Which function exactly is $$y''$$. I see a lot of functions here.

16. anonymous

17. anonymous

sorry about that... the first one equation in the question is y". I need to find the inflection point for y"=0

18. anonymous

$y"=\frac{ -2\left[ 4\chi ^{3}-15\chi ^{2}+12\chi -5 \right] }{ \left( 1-\chi ^{2} \right)^{3} }$ to be exact

19. anonymous

Um ok still here?

20. anonymous

First thing to notice is that it's undefined at 1 and -1. Next thing to notice is that if the numerator (part on top) is 0, then the whole thing is 0. So we can ignore the denominator as long as we keep the first thing in mind.

21. anonymous

I'd start by just distributing that $$-2$$. There's not reason to have that factored out.

22. anonymous

oh okay... so it's only the $-2\left[ 4\chi ^{3}-15\chi ^{2}+12\chi -5 \right]$ part I work with right?

23. anonymous

Yes.
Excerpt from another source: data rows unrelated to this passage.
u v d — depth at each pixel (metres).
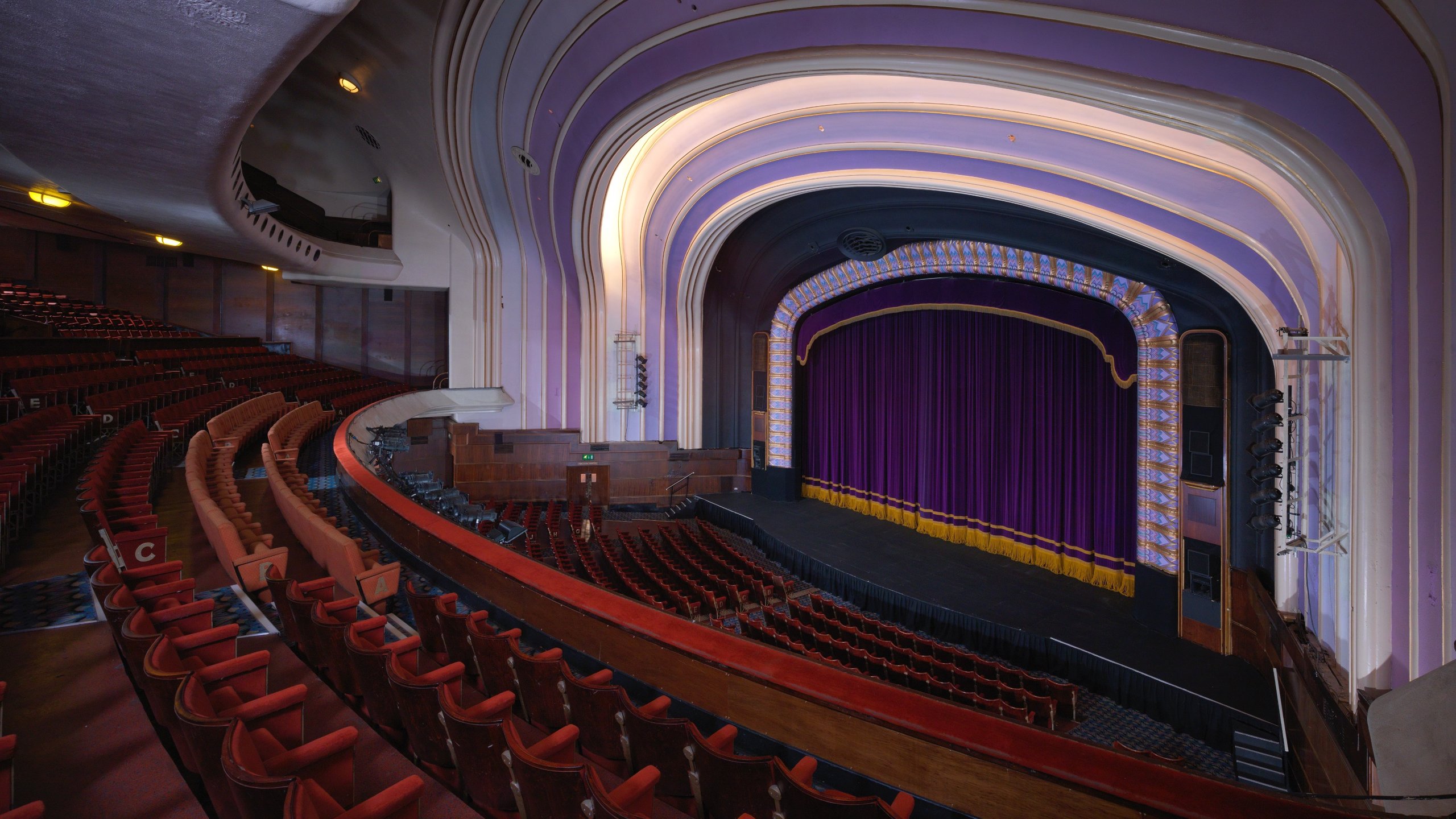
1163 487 6.00
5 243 10.92
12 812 1.26
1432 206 2.66
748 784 1.68
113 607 2.25
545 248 10.55
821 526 9.12
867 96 5.89
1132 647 5.66
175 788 1.74
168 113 3.44
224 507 3.98
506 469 10.51
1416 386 2.79
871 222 7.93
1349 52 2.71
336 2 2.26
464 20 6.41
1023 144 5.25
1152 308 6.07
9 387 6.13
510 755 1.65
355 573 3.17
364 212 13.15
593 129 6.83
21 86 3.06
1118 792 1.57
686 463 10.78
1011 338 7.96
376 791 1.83
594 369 10.67
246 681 1.97
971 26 3.93
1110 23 3.36
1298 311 4.49
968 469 8.45
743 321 10.85
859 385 9.75
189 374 8.98
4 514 3.45
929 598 6.68
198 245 8.80
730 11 4.80
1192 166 4.35
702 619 6.17
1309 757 4.03
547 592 2.75
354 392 11.34
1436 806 1.84
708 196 8.84
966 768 1.74
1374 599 3.19
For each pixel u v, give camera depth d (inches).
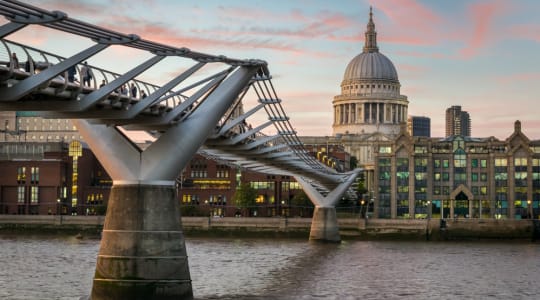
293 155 3941.9
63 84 1610.5
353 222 6791.3
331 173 5329.7
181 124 2126.0
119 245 2094.0
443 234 6648.6
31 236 6786.4
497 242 6422.2
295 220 6806.1
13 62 1437.0
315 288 2947.8
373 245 5787.4
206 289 2847.0
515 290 3029.0
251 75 2213.3
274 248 5241.1
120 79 1721.2
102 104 1808.6
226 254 4613.7
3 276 3248.0
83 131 2105.1
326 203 5959.6
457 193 7864.2
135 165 2094.0
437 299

Ultimately we could multiply both sides by the denominator, and since the other size is 0, it would remain 0.

24. anonymous

I suppose you could get rid of that $$-2$$ with the same logic.

25. anonymous

$-4\chi^{3}-15\chi ^{2}+12\chi -5$ is not factor-able right?

26. anonymous

why is there a negative in front of the 4?

27. anonymous

oh oops i mean 4

28. anonymous

yeah apparently it has a really nasty real root, and two imaginary roots.

29. anonymous

Did they give you y'' or y originally?

30. anonymous

they gave me y originally and I was suppose to sketch the graph and find the inflection points without a graphing calculator

31. anonymous

What was y?

32. anonymous

$y=\frac{ 2\chi ^{2}-4\chi +3 }{1-\chi ^{2} }$

33. anonymous

Oh wow, what was y'?

34. anonymous

Why were you opposed to just graphing it?

35. anonymous

$y'=\frac{ -4\chi ^{2}+10\chi -4 }{ \left( 1-\chi ^{2} \right)^{2} }$

36. anonymous

you mean graph it with a calculator or by hand?

37. anonymous

by hand

38. anonymous

I have to label the inflection points and I can't find the y"=0 one

39. anonymous

The only way to really find it is to use the very erudite formula for 3rd degree polynomials, or use some other root finding method.... like Newton's method.

40. anonymous

or bisection

41. anonymous

I don't know the other methods....

42. anonymous

http://en.wikipedia.org/wiki/Cubic_function#General_formula_of_roots The formula is HUGE

43. anonymous

I'm not sure if i can memorize that....

44. anonymous

Seems like the only thing you could really do is to

45. anonymous

graph it and then plug in points really close to the inflection point

46. anonymous

oh okay... so I can just guess the inflection point then, right?

47. anonymous

yeah. The problem seems kinda messed up.

48. anonymous

You can sort of see how the tangent line would intersect between 2 and 3

49. anonymous

Okay, thank you so much for your help!